Noting one citation for a makeup artist's failure to sterilize her combs, Cambria warned, "If regulations like that were to be passed, it would all be over" for adult video production. He said that he and AIM Healthcare founder Sharon Mitchell had been in discussions with the agency to try to resolve the situation, but that it was too soon to predict how those negotiations would end. Cambria said that he was appealing existing citations on First Amendment grounds, and would not rule out litigation if talks with the agency broke down.

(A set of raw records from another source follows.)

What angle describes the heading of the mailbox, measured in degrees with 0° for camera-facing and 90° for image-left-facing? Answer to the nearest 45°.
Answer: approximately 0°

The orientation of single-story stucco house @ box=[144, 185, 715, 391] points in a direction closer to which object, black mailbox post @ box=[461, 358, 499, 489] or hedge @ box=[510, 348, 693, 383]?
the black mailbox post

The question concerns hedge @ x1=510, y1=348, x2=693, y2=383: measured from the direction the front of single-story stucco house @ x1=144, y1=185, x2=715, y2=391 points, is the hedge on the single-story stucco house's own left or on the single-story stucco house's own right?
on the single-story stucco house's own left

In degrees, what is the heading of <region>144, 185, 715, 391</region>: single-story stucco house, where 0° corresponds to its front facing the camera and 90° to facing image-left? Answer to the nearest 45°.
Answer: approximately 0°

Later, attorney Clyde DeWitt, declaring "This Cal-OSHA stuff is nuts," added that the agency already has a web page listing its requirements for adult productions, and providing a form where anyone can file a complaint … and noted that he's aware of at least one case where the agency is claiming international jurisdiction over an adult production.
"This is an extremely dangerous area," Cambria agreed.

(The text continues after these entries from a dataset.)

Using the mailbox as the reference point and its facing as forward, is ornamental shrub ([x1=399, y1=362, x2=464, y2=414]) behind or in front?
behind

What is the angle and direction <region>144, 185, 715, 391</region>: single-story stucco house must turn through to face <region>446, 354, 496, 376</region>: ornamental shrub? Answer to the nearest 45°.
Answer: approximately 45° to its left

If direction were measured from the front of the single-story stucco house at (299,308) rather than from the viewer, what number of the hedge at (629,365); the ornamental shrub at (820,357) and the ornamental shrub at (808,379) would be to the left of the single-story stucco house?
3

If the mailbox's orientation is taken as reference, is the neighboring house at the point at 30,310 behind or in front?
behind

A lively question-and-answer period followed Cambria's presentation, and to no one's surprise, several of the questions revolved around the 2257 regulations. Audience members wanted to know where producers stood legally in light of the Sixth Circuit ruling, and Sirkin noted that for Free Speech Coalition members, the injunction in the organization's Colorado lawsuit was still in place, but Cambria warned that "it would be very unwise" for anyone to rely on the Sixth Circuit decision and stop keeping talent records. Cambria also recommended that any producers who were considering using third-party recordkeepers should make sure that the indexers work with the producer's attorney to make sure that if the recordkeepers found any violations, that such information would not be able to be used against the producer in future litigation.
One content producer expressed concern about providing identification information about her performers to secondary producers, and Cambria said he shared her concerns about performers' privacy rights.
The 2257 discussion led Sirkin to mention the Michael Williams virtual child porn case that had recently been argued by a non-First Amendment attorney in the U.S. Supreme Court, which pointed up the need for First Amendment attorneys to be involved in all cases that could affect the future of the adult industry.
Inevitably, the subject of the infamous "Cambria list" came up, with Cambria called upon once again to explain that the "list" had only been meant as a guideline of what subjects had most frequently been prosecuted in the past, and that in any case, his original list had been expanded by his client into something that he himself barely recognized anymore. Sirkin added that it would be virtually impossible to come up with a comprehensive list of "prosecutable" subjects.
In response to a question about whether the feds were "forum shopping" for obscenity prosecutions, Cambria refused to venture an opinion, but noted that, "We believe there should be a national standard" for what constitutes "obscenity."
The seminar lasted its full 90 minutes, and at its conclusion, many of the approximately 200 attendees crowded to the front of the room to continue asking questions of the attorneys … and most will likely return for Friday's legal seminar as well.